Like Aladdins approaching a genie, Republican Gov. Mike Leavitt and Rep. Karen Shepherd, D-Utah, requested three wishes Monday from new Interior Secretary Bruce Babbitt. They were:
- Have the Clinton administration support a state-federal land trade that could bring up to $200 million for cash-poor Utah schools.- Fund completion of the Central Utah Project, which is to bring water from eastern Utah to the thirsty Wasatch Front.
- Help resolve disputes over how much wilderness to create on Bureau of Land Management areas in Utah.
Leavitt and Shepherd said the meeting was mostly to tell Babbitt what the state's top priorities are. While Babbitt did not pledge support, he promised to look closely at each area.
"He supports the concept of the school trust land trade. But he said he was unfamiliar with the specifics and would try to get up to speed on it," Leavitt said.
It would trade state lands surrounded by national parks, forests and Indian reservations for other federal lands and mineral royalties that can produce money for Utah schools. Different versions of Utah land trade bills passed both houses last year but failed to become law.
Leavitt also said, "I told him the CUP is absolutely critical and we need funding to complete it."
Congress last year passed a law authorizing Congress to spend an additional $922 million to complete the CUP over the next several years. But the president still must request money to do so each year in his annual budget, and Congress must approve it.
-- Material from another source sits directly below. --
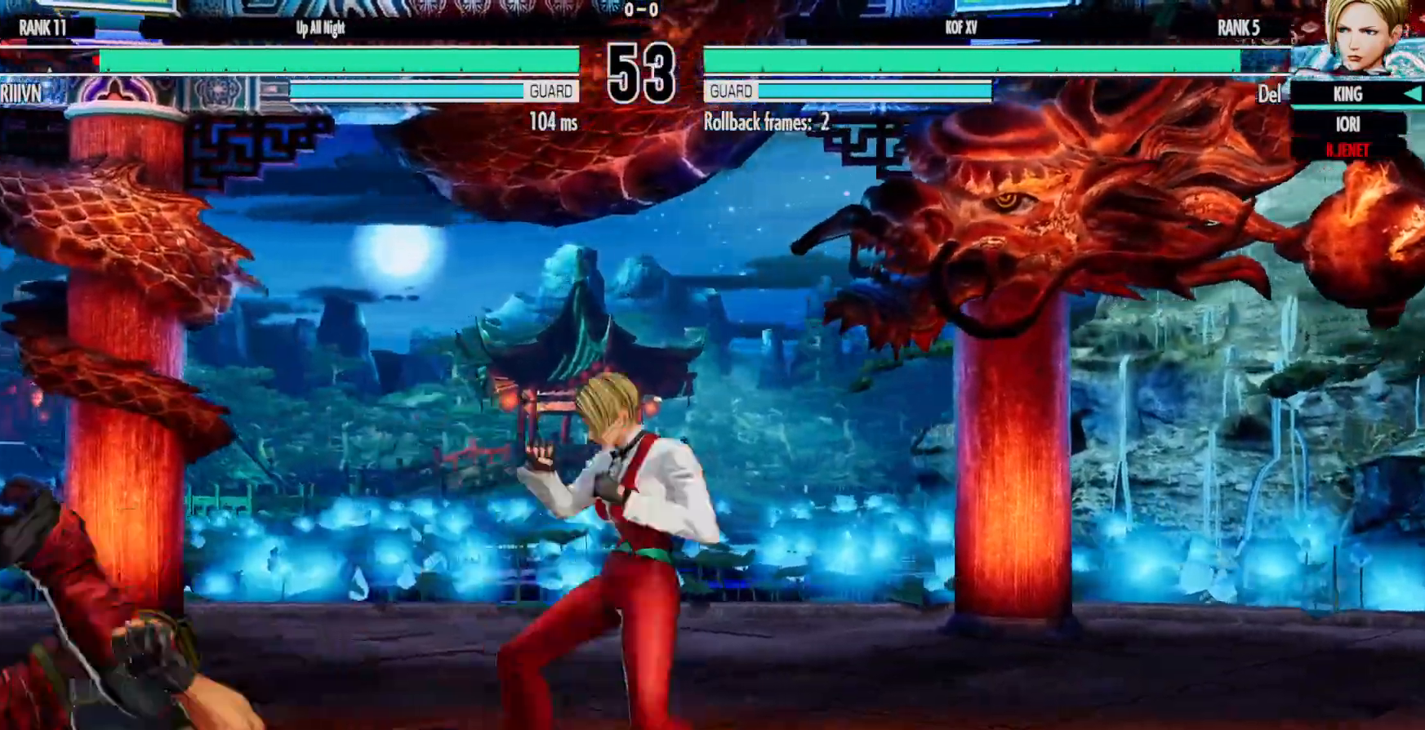
{"dt_ms": 1000, "buttons": [], "left_stick": "center", "right_stick": "center"}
While Leavitt said he told Babbitt the state views the CUP as critical, he acknowledged to the Deseret News that he has been reviewing whether all planned portions of it are necessary.
The law passed last year requires the state to pay a much higher cost share for remaining CUP projects, so Leavitt said, "I don't think funding of it should be an automatic as it has been in the past."
He acknowledged he has been reviewing such things as whether building an expensive irrigation system for southern Utah is warranted. "But the more I look at it, the more I see everything is connected. If we don't build it, other things cost more. I will probably have more to say about it next week," Leavitt said.
Shepherd said they also explained that they have been involved in Project 2000, which brings people from a variety of backgrounds together to try to map out goals and resolve differences.
"He is supportive of that type of process," she said.
Babbitt already has said he hopes all opposing groups on Utah wilderness can begin meeting together and narrowing their difference, and has pledged any support possible for that process.